Qian Fang, Zhou Wei, Liu Yuanni, Ge Ziruo, Lai Jianming, Zhao Zhenghua, Feng Yang, Lin Ling, Shen Yi, Zhang Zhonglu, Zhang Wei, Fan Tianli, Zhao Yongxiang, Chen Zhihai
Center of Infectious Disease, Beijing Ditan Hospital, Capital Medical University, Beijing, China.
Department of Infectious Diseases, Dalian Sixth People's Hospital, Dalian, China.
J Med Virol. 2023 Feb;95(2):e28546. doi: 10.1002/jmv.28546.
Severe fever with thrombocytopenia syndrome (SFTS) is a life-threatening infectious disease caused by the SFTS virus (SFTSV). This study aimed to evaluate the predictive power of C-reactive protein to lymphocyte ratio (CLR) and establish an early-warning model for SFTS mortality. We retrospectively analyzed hospitalized SFTS patients in six clinical centers from May 2011 to 2022. The efficacy of CLR prediction was evaluated by the receiver operating characteristic (ROC) analysis. A nomogram was established and validated. Eight hundred and eighty-two SFTS patients (median age 64 years, 48.5% male) were enrolled in this study, with a mortality rate of 17.8%. The area under the ROC curve (AUC) of CLR was 0.878 (95% confidence interval [CI]: 0.850-0.903, p < 0.001), which demonstrates high predictive strength. The least absolute shrinkage and selection operator regression selected seven potential predictors. Multivariate logistic regression analysis determined three independent risk factors, including CLR, to construct the nomogram. The performance of the nomogram displayed excellent discrimination and calibration, with significant net benefits in clinical uses. CLR is a brand-new predictor for SFTS mortality. The nomogram based on CLR can serve as a convenient tool for physicians to identify critical SFTS cases in clinical practice.

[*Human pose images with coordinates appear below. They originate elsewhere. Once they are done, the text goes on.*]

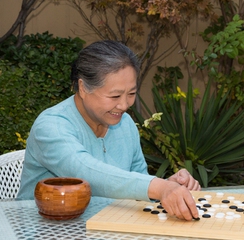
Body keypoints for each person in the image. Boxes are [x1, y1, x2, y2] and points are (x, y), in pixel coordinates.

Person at [17, 40, 201, 221]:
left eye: (131, 94)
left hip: (104, 232)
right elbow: (85, 171)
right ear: (83, 88)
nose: (124, 105)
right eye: (114, 96)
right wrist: (158, 187)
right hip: (41, 236)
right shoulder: (51, 126)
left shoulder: (125, 124)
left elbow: (136, 183)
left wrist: (168, 186)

发热伴血小板减少综合征(SFTS)是一种由发热伴血小板减少综合征病毒(SFTSV)引起的危及生命的传染病。本研究旨在评估C反应蛋白与淋巴细胞比值(CLR)的预测能力,并建立SFTS死亡率的预警模型。我们回顾性分析了2011年5月至2022年期间六个临床中心收治的SFTS患者。通过受试者工作特征(ROC)分析评估CLR预测的有效性。建立并验证了列线图。本研究纳入了882例SFTS患者(中位年龄64岁,男性占48.5%),死亡率为17.8%。CLR的ROC曲线下面积(AUC)为0.878(95%置信区间[CI]:0.850 - 0.903,p < 0.001),显示出较高的预测强度。最小绝对收缩和选择算子回归选择了七个潜在预测因子。多因素逻辑回归分析确定了包括CLR在内的三个独立危险因素,以构建列线图。列线图的性能显示出优异的区分度和校准度,在临床应用中具有显著的净效益。CLR是SFTS死亡率的一个全新预测因子。基于CLR的列线图可作为医生在临床实践中识别SFTS重症病例的便捷工具。